Greenwich. Nothing to do with the meridian crossing this English city and which indicates the mean solar time. Nor with the neighborhood of Manhattan at New York, at the edge ofHudson. Greenwich, city of 60,000 inhabitants, is located in the Connecticut, about fifty kilometers northeast of Big Apple.
It is here that Raphaël Dequeker and his family have lived for almost two decades. This native of Fougères has just opened a bakery and pastry shop there, the beginnings of which are successful.
A nod to his young age. He who grew up surrounded by cakes and chocolates made in the historic pastry shop of his parents, Jacotte and Pierre, place Gambetta, in Fougères.
“With my brother Géry and my sister Geraldine, we were often in the laboratory helping our parents”.
His vocation was born: he in turn embraced the career of a pastry chef and apprenticed with his father for two years.
Alongside great chefs
Raphaël Dequeker left Fougères at the age of 17 in 1988 and refined his recipes at the chocolatier Jean Millet in Paris. He then worked in a restaurant on the Champs-Elysees. Then another establishment at Antibes, at Monaco, at Courchevel, at The Baule... And rubs shoulders with big names in French gastronomy such as Alain Ducasse and Jacques Maximin.
In 2001, during a vacation in Greenwich to the United States with the parents of his wife, Charlotte, a turning point takes place. Raphaël meets an Italian restaurateur in the city where he does a one-day test. The boss offers him to join the establishment. “That didn’t interest me at all,” remembers the Fougerais. Then, after reflection, the family let themselves be tempted by the “American dream”.

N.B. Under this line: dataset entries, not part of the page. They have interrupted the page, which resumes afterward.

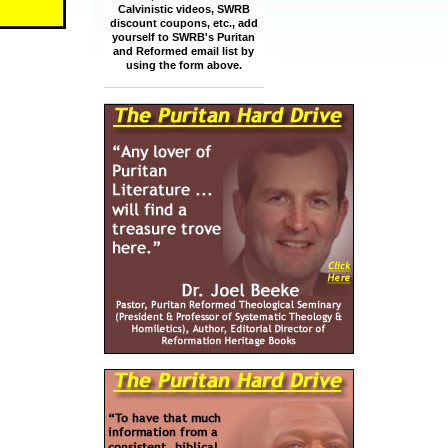
Calvinistic videos, SWRB
discount coupons, etc., add
yourself to SWRB's Puritan
and Reformed email list by
using the form above.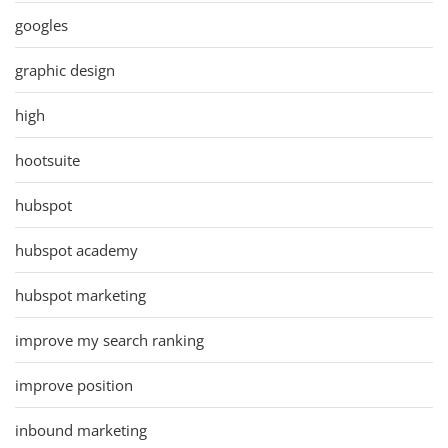
googles
graphic design
high
hootsuite
hubspot
hubspot academy
hubspot marketing
improve my search ranking
improve position
inbound marketing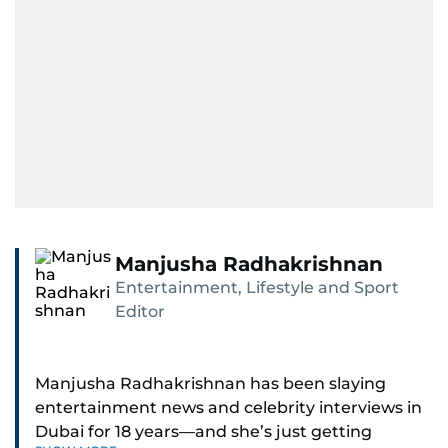
Manjusha Radhakrishnan
Entertainment, Lifestyle and Sport
Editor
Manjusha Radhakrishnan has been slaying
entertainment news and celebrity interviews in
Dubai for 18 years—and she’s just getting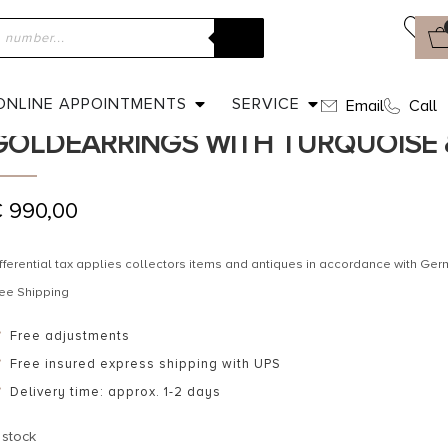
ome
»
Shop
»
Ca. 1890 – Victorian English Goldearrings with Turq
CA. 1890 – VICTORIAN ENGLISH
ONLINE APPOINTMENTS
SERVICE
Email
Call
GOLDEARRINGS WITH TURQUOISE 
€
990,00
fferential tax applies collectors items and antiques in accordance with G
ee Shipping
Free adjustments
Free insured express shipping with UPS
Delivery time: approx. 1-2 days
 stock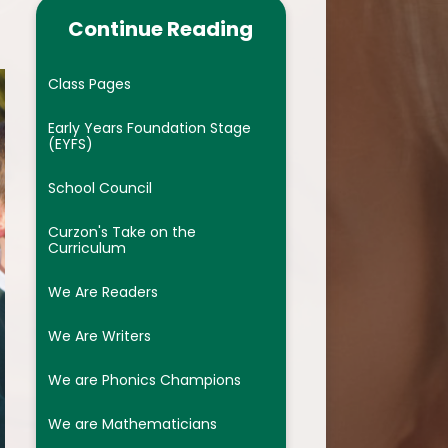
ocedures
We are Phonics Champions
Continue Reading
We are Mathematicians
Class Pages
us
We are Artists
Early Years Foundation Stage
re Provision
We are Geographers
(EYFS)
c lessons
We are Scientists
School Council
We are Historians
Curzon's Take on the
Curriculum
dback
We are Linguists ( French)
We Are Readers
es
We are computing warriors
We Are Writers
ts
We are Athletes
We are Phonics Champions
nclusion (EDI)
We are wellbeing champions of
 Code
the future ( PHSE and RSE)
We are Mathematicians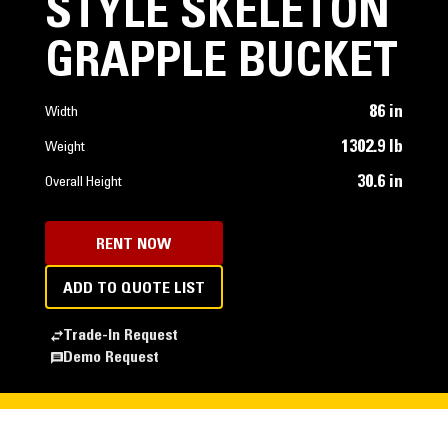
STYLE SKELETON
GRAPPLE BUCKET
86 in
Width
1302.9 lb
Weight
30.6 in
Overall Height
RENT NOW
ADD TO QUOTE LIST
Trade-In Request
Demo Request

Raphaël Dequeker becomes the pastry chef of Valbella. For 18 years. Until the coronavirus pandemic turns restaurant life upside down. Like the others, Valbella is closing its doors. Raphael asks his boss if he can use the kitchens to bake pastries for customers.
The kouign-amann
The Dequeker family decided to take it to the next level and invest in a small premises located in the center of Greenwich, a “very rich, very bourgeois” town. The December 20 last, they open their bakery, Raphael’s bakery. A family business: the chef benefits from the help of his wife, Charlotte, who continues her other work alongside, but also his three sons (Kelian, Bastian and Titouan) and Hélène, his wife’s mother.
In their establishment, the “Frenchies” concoct a wide range of products: “Lots of breads, baguettes, pastries, pastries, chocolates”. For a few days now, Raphaël has added a Breton touch to it: the “family” kouign-amann. But also “lots of chouquettes” and cappuccinos to take away.